* **Source document**:
'''

[[John Baez]] wrote:
> I couldn't make up my mind whether to think of "learning more" as moving from a coarser partition to a finer one - that is, learning more distinctions between things - or as moving from a finer partition to a coarser one - that is, learning more connections between things. I picked the latter, but then I realized this doesn't match a story I'm trying to tell later.

I believe "learning more" amounts to moving to a finer partition.

I base my opinion off of the model of knowledge proposed by the Nobel laureate Robert Aumann. Aumann proposed to model knowledge in game theory as partitions of information states. This is presented in his [Agreeing to Disagree (1976)](https://projecteuclid.org/euclid.aos/1176343654). Leonard Savage also proposed using partitions to model decisions under uncertainty in his book [The Foundations Of Statistics (1972)](https://books.google.com/books/about/The_Foundations_of_Statistics.html?id=zSv6dBWneMEC). The philosopher Jaakko Hintikka independently suggested using [*S5* Modalities](https://en.wikipedia.org/wiki/S5_(modal_logic)), which reflect partitions on information space. in his text [*Knowledge and Belief* (1962)](https://philpapers.org/rec/HINKAB). Hintikka's *epistemic logic* has been embraced by various philosophers since his initial proposal. For instance, the logicians van Ditmarsch, van der Hoek and Kooi have a logic with a relation *knows more than*. This relation expresses that one agent's partition partition on information states is *finer* than another. This research is presented in their paper [*Knowing More* (2009)](http://www.ijcai.org/Proceedings/09/Papers/162.pdf).

'''

* **Provided records**:
'''

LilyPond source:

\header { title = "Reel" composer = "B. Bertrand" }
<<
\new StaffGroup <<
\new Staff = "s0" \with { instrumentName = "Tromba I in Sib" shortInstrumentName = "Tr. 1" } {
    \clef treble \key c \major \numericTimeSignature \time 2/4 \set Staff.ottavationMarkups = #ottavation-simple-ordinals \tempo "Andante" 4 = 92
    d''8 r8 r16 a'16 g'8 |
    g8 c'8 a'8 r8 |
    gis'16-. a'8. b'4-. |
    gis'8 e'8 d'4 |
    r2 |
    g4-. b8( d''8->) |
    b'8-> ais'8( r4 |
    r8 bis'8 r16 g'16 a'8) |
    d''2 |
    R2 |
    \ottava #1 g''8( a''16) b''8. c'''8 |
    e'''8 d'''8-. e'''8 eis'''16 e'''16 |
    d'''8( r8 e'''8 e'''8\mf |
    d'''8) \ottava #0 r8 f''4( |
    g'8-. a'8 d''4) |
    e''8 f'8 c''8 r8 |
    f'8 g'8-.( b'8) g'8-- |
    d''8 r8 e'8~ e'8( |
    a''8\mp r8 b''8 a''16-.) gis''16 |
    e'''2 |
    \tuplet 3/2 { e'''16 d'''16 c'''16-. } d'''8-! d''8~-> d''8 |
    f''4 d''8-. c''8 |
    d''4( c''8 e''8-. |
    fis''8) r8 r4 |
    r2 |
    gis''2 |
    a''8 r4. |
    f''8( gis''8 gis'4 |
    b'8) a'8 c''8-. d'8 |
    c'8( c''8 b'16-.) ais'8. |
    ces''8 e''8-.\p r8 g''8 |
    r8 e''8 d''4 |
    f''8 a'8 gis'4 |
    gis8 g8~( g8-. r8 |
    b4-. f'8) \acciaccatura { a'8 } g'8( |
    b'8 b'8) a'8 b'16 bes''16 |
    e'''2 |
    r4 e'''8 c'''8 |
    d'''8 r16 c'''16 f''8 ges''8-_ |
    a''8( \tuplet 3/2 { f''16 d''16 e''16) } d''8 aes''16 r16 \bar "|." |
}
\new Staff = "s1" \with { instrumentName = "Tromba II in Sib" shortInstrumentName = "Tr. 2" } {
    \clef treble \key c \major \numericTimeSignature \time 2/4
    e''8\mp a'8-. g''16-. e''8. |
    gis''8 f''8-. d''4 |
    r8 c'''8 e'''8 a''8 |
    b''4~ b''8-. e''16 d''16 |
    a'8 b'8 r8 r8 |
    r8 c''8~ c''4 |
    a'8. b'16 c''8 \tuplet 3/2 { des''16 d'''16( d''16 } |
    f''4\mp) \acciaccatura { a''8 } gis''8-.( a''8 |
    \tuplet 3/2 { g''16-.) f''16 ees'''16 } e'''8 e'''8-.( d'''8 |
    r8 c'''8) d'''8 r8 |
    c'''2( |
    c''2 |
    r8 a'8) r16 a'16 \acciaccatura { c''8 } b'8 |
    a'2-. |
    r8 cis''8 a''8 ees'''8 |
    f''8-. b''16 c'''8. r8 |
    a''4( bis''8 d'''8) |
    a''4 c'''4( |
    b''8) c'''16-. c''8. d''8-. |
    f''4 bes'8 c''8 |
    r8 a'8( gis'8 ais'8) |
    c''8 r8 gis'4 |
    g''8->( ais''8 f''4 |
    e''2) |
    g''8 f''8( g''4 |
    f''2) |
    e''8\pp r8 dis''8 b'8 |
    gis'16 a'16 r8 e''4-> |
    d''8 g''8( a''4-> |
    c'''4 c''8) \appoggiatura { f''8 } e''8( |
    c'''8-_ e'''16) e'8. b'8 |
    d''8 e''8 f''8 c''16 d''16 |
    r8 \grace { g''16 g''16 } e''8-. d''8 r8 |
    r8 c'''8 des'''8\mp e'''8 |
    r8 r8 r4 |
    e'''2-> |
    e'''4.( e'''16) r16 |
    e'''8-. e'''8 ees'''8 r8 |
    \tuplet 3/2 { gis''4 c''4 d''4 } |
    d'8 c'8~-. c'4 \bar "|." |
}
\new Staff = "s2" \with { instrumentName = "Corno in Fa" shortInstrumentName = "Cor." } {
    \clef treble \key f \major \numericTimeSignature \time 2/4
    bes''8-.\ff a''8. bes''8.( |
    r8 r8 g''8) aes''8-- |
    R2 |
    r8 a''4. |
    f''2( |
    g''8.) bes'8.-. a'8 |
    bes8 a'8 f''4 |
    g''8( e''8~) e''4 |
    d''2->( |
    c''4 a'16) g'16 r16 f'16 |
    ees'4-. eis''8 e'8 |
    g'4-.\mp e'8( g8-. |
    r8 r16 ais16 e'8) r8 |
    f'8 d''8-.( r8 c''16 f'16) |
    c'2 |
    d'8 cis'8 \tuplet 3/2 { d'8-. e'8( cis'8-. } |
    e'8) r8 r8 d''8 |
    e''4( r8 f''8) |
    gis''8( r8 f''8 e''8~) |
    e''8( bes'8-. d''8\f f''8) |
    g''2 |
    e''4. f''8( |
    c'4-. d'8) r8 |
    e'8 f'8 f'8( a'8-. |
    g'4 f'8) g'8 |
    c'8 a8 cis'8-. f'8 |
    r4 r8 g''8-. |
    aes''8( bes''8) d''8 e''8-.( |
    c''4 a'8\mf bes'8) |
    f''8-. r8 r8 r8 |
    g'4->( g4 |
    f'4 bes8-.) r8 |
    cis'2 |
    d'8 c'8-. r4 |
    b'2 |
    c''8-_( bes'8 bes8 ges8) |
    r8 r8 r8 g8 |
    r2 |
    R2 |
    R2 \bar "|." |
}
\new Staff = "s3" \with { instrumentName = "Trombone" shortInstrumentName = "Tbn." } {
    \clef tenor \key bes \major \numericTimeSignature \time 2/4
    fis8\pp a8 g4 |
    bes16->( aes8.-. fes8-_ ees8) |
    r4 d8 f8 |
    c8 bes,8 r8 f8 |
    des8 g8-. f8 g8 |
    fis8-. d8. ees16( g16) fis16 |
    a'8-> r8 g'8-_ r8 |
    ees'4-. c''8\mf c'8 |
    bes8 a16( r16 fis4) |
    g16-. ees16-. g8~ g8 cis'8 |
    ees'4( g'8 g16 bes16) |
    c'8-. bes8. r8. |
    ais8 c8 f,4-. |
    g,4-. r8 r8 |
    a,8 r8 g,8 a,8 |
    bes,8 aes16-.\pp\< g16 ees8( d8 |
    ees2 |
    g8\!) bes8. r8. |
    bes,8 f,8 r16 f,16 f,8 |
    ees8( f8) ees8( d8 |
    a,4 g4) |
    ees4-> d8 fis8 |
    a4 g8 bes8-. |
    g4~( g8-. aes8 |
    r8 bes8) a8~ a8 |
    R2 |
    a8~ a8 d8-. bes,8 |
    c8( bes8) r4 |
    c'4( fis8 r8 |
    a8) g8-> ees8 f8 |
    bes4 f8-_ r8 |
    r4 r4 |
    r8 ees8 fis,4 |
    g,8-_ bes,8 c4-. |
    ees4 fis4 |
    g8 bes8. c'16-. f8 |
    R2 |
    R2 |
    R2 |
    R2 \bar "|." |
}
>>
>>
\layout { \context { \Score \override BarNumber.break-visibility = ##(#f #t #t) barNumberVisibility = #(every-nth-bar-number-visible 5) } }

'''

* **What to do**:
1. Decide whether each statement agrees with the post on learning and partitions: (a) The writer thinks that "learning more" means moving to a coarser partition. (b) Leonard Savage proposed using partitions to model decisions under uncertainty. (c) Aumann's paper "Agreeing to Disagree" is dated 1976. For each one, answer yes or no and quote the words of the post that decide it.
2. Translate this sentence from the post on learning and partitions into Spanish: "Aumann proposed to model knowledge in game theory as partitions of information states."

* **Per-task answers**:
1.
(a) No: "I believe "learning more" amounts to moving to a finer partition."
(b) Yes: "Leonard Savage also proposed using partitions to model decisions under uncertainty"
(c) Yes: "Agreeing to Disagree (1976)"

2. Aumann propuso modelar el conocimiento en la teoría de juegos como particiones de estados de información.